La terra custodisce la memoria storica, ora ritrovi le forze

Giesv Maria † 1594 qvi fv bela campagnia. L’iscrizione si legge proprio su un masso di Fontana, la frazione o terra più martoriata dalla recente alluvione che ha infuriato con una violenza mai vista sulla Valmaggia, in particolare sulla Val Bavona e sulla Valle di Campo. Il masso sta dietro il grotto ai Balói (cioè appunto «ai Massi»), grotto che ora è davanti a un’altra immane colata di sassi, larga più di un centinaio di metri, come testimonia chi è già penetrato in valle sin lì e come le immagini di cui disponiamo confermano con troppa evidenza. L’iscrizione è nota anche perché ne parla Il fondo del sacco: «Nel tempo di un’ave cadeva la frana e la piena rompeva gli argini spazzava i coltivi portava via le stalle intere con dentro il fieno e le vacche. Io ti dico che oggi il fiume non fa più disastri perché quelli che poteva li ha già fatti tutti. Sono soltanto disgrazie le poche notizie di cui ci hanno lasciato memoria i nostri vecchi, come a Fontana, dove su un masso di frana trovi scolpito un Gesummaria da non sapere se sia preghiera o imprecazione, e che lí ci fu una bella campagna; quella volta ai nostri vecchi non rimase il fiato di dire altro». Quando Plinio Martini immagina che Gori, il protagonista del romanzo, parli in questi termini, grosso modo nei nostri anni Sessanta, da un certo tempo dunque le acque non facevano più disastri.

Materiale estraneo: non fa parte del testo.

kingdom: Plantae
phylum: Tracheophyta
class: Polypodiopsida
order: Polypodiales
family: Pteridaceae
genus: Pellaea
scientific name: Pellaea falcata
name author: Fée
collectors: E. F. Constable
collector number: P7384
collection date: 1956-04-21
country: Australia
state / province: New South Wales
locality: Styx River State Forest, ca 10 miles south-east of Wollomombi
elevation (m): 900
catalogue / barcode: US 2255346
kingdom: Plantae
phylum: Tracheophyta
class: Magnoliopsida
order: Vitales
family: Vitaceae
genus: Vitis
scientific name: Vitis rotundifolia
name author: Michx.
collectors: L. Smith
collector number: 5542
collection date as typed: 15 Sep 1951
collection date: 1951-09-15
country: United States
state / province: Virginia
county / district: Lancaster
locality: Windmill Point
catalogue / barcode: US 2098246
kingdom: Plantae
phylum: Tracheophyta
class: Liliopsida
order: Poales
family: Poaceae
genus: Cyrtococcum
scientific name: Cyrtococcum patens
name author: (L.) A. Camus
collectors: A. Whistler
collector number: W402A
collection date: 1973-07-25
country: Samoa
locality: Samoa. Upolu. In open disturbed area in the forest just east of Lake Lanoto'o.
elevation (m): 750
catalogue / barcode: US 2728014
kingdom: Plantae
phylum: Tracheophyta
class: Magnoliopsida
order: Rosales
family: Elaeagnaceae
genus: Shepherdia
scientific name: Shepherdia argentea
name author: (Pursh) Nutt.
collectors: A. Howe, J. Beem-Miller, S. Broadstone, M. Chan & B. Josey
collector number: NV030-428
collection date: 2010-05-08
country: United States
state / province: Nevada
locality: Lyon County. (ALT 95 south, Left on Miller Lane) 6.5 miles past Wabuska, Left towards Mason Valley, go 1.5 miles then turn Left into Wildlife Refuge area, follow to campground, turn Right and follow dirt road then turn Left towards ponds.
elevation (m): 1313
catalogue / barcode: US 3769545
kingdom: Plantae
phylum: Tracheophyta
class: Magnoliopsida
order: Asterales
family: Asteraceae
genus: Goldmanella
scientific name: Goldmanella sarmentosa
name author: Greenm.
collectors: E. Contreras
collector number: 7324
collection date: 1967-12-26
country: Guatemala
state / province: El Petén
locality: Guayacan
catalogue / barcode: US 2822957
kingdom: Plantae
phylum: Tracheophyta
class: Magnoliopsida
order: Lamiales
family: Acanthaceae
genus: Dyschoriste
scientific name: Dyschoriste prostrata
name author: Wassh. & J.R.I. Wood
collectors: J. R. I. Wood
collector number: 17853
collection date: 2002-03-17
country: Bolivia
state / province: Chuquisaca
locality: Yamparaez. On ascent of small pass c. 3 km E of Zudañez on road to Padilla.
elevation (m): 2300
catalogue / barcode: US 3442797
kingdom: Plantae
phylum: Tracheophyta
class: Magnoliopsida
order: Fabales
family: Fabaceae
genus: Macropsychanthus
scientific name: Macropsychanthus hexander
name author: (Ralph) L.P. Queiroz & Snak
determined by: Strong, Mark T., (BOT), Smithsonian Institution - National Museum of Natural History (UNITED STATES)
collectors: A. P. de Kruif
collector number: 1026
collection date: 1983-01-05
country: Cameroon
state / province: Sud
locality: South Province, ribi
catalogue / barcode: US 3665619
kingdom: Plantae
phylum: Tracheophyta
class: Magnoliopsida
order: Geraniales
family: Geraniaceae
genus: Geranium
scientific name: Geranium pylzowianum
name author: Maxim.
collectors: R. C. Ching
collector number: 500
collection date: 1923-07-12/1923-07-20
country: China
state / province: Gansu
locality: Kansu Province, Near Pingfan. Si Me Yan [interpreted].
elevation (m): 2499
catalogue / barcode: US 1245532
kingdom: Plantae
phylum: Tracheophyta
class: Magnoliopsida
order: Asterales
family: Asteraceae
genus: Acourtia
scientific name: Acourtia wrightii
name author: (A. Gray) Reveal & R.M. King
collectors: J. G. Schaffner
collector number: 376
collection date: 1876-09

Dopo altri sessanta anni sappiamo che altre alluvioni si sono succedute con spaventosa frequenza, sino a questa di eccezionale ampiezza e violenza. Della frana a Fontana nel 1594, precisa il fratello di Plinio, Luigi, nel ricco volume Terre di Val Bavona (Dadò, 2015), non v’è, per quell’anno e per gli immediati precedenti, nessun’altra testimonianza scritta, quasi non meritasse di essere posta agli atti. Il che mi ricorda anche l’eccezionale valore testimoniale di quell’iscrizione, proprio in quanto lingua italiana emergente in quel luogo alla fine del Cinquecento: la testimoninza della conquista di una nuova dimensione comunicativa, come sottolinea Sandro Bianconi nel suo Italiano lingua popolare (Accademia della Crusca, 2013), libro la cui copertina riproduce l’iscrizione.
Questa volta l’alluvione avrà portato via anche un po’ di fieno o qualche vacca di cui non si parla, ma anzitutto persone, case, stalle per lo più diventate case e buona parte della sempre scarsa campagna rimanente. Già Federico Balli nel 1885, in un suo libretto intitolato Valle Bavona. Impressioni e schizzi dal vero (ripreso in Federico Balli e Giuseppe Martini, Valle Bavona il passato che rivive, Dadò, 1996), riportava l’iscrizione di Fontana e, procedendo tra quei massi, concludeva, con enfasi senz’altro d’epoca, ma esprimente un sentire che in qualche modo oggi possiamo fare nostro: «Siete squallide, siete orride, o balze della mia diletta Bavona; ma possa la mia voce esservi di lieto presagio: voi non subirete l’onta dell’intonaco! E quali noi vi vedemmo nella nostra giovinezza, fieri nella vostra nudità, vi mostrerete alle generazioni che dopo di noi verranno!» Un curioso concorrere di circostanze di per sé negative, anzitutto il lungo isolamento stradale della valle, ha messo a lungo un freno a molte speculazioni, per cui sulle balze della Bavona rimangono gli stessi monumenti di rustica architettura che vedeva Federico Balli e sui quali ha meditato Plinio Martini: trascurabili le aggiunte posticce, scarso persino l’intonaco, ben sorvegliata oggi ogni innovazione abitativa. Uno dei più eleganti monumenti di questa architettura, il ponte del Chiàll che, proprio ai piedi della Fontana, scavalcava il fiume Bavona con due arcate, è scomparso sotto questi altri nuovi enormi massi di funebre biancore. Dove passerà l’acqua del fiume? mi chiedo e mi propongo, come tanti altri, di andare a vedere alla prima occasione. Ma la gente di Val Bavona, dice mio fratello Lorenzo che in questa zona ha lavorato da architetto, ricostruirà anche il ponte del Chiàll, perché così fa da sempre, così come fanno le genti dell’arco alpino. Non serve altro «lieto presagio», da tradurre in fervido augurio a che la valle trovi il coraggio e le forze di riassestarsi in nuovi modi, memori dei modi antichi.